As the sun set behind our campsite, the sniping hour was upon us. Jordan’s 11-year-old niece handed me two sturdy sticks about as long as my arm and smooth as ivory that she had found at the beach and kept especially for me. I took them in hand proudly, vowing to be brave.
Minutes later she led the charge for us clappers—those of us who would creep into virgin forest and clap our sticks furiously and mightily, hoping to flush snipes out through the other side of the bushes, where Jordan and his two older brothers were waiting with paper grocery bags to catch them.
After a couple of unsuccessful tries (“Maybe snipes don’t live out here by the coast?” Jordan’s older brother Travis offered), the boys on the other side of the bushes started whooping and hollering on our third try. Jordan came running toward us while we were still clapping our sticks. His paper bag was rolled shut at the top and he was holding it about his head.
“I got one!” he shouted.
On the walk back to base camp I remember thinking that he looked like a young king. His niece and I kept telling him “good job” over and over again, and I asked him how soon it would be until I got to finally see what a snipe was. I love animals, and I love new things—there are lots of plants in Oregon I never saw growing up in Indiana, but I’d never heard of a new animal out here.
“We’ll open the bag back at the campsite,” he beamed. He was smiling, proud of his catch. I was proud, too.
Well, those of you who have grandparents must know that at some point on our walk, Jordan tripped and the snipe escaped. My heart sank.

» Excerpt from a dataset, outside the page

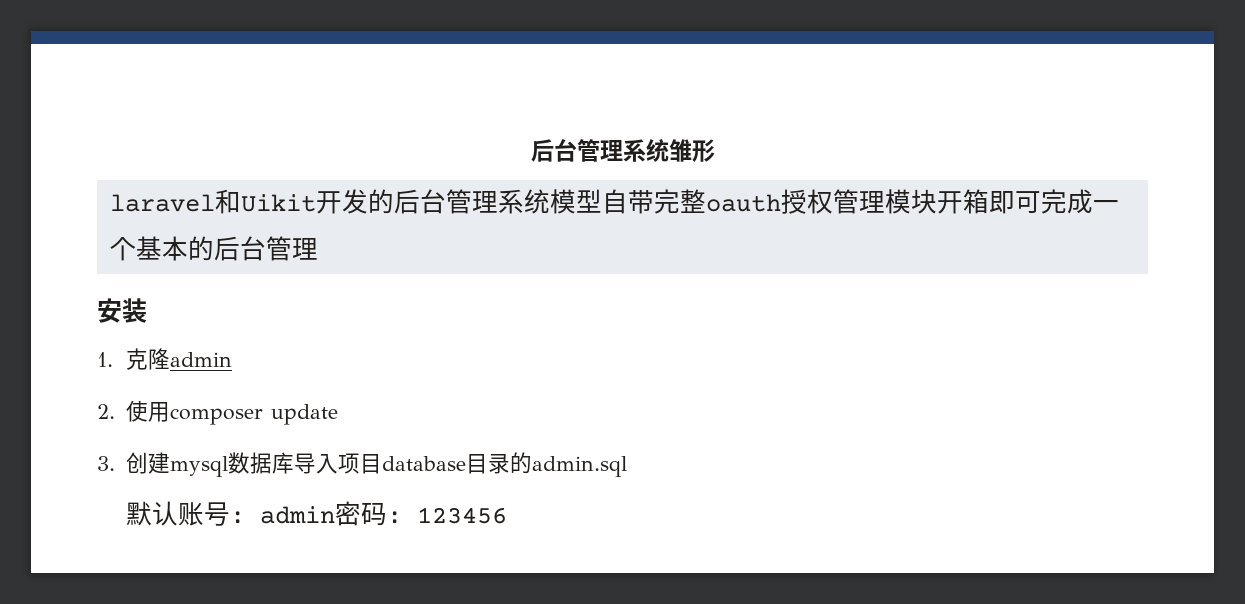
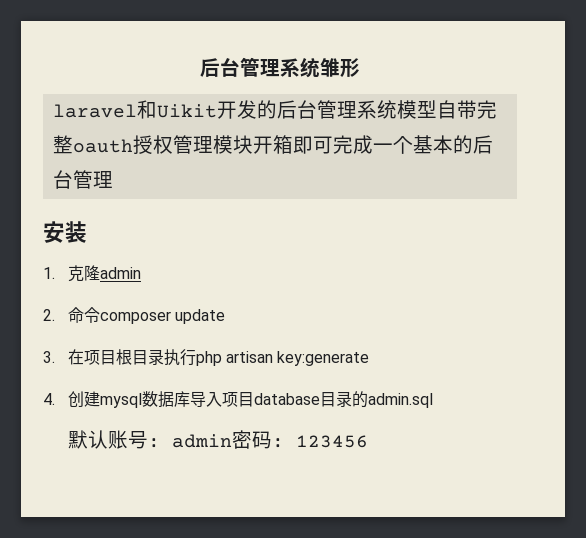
[125,400,170,422] 使用 -> [67,307,100,323] 命令
(115, 463) none -> [67,349,370,366] [43,393,55,405] 在项目根目录执行php artisan key:generate // 4.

“But we can try again next time we go camping!” Jordan’s niece announced, unfazed. She knew something I didn’t.
Back at the campsite, Jordan pulled me aside. We looked up at the stars, so clear out in the woods, and he told me that snipe hunting is something many people do with their grandparents as a way to spend quality time together. “But snipes actually always get away,” he said. “Every single time.”
I understood. It was beautifully simple. They were make-believe, like Santa Claus. I felt lucky rather than duped. How often does a 24-year-old get to feel what it was like to be a little girl waiting on Christmas Eve for Santa to come? And in the Oregon woods? Every camping trip should be so green, so new, and so well-supplied with great food and beer.
As for the young king who caught the snipe and let it go, tripping through the woods? He let me go, too. But I’ll remember that hunt, the greatest gift I’d been given in a very long time. And I’m an Oregon girl now: I can camp with the best of ‘em. Is it snipe season yet?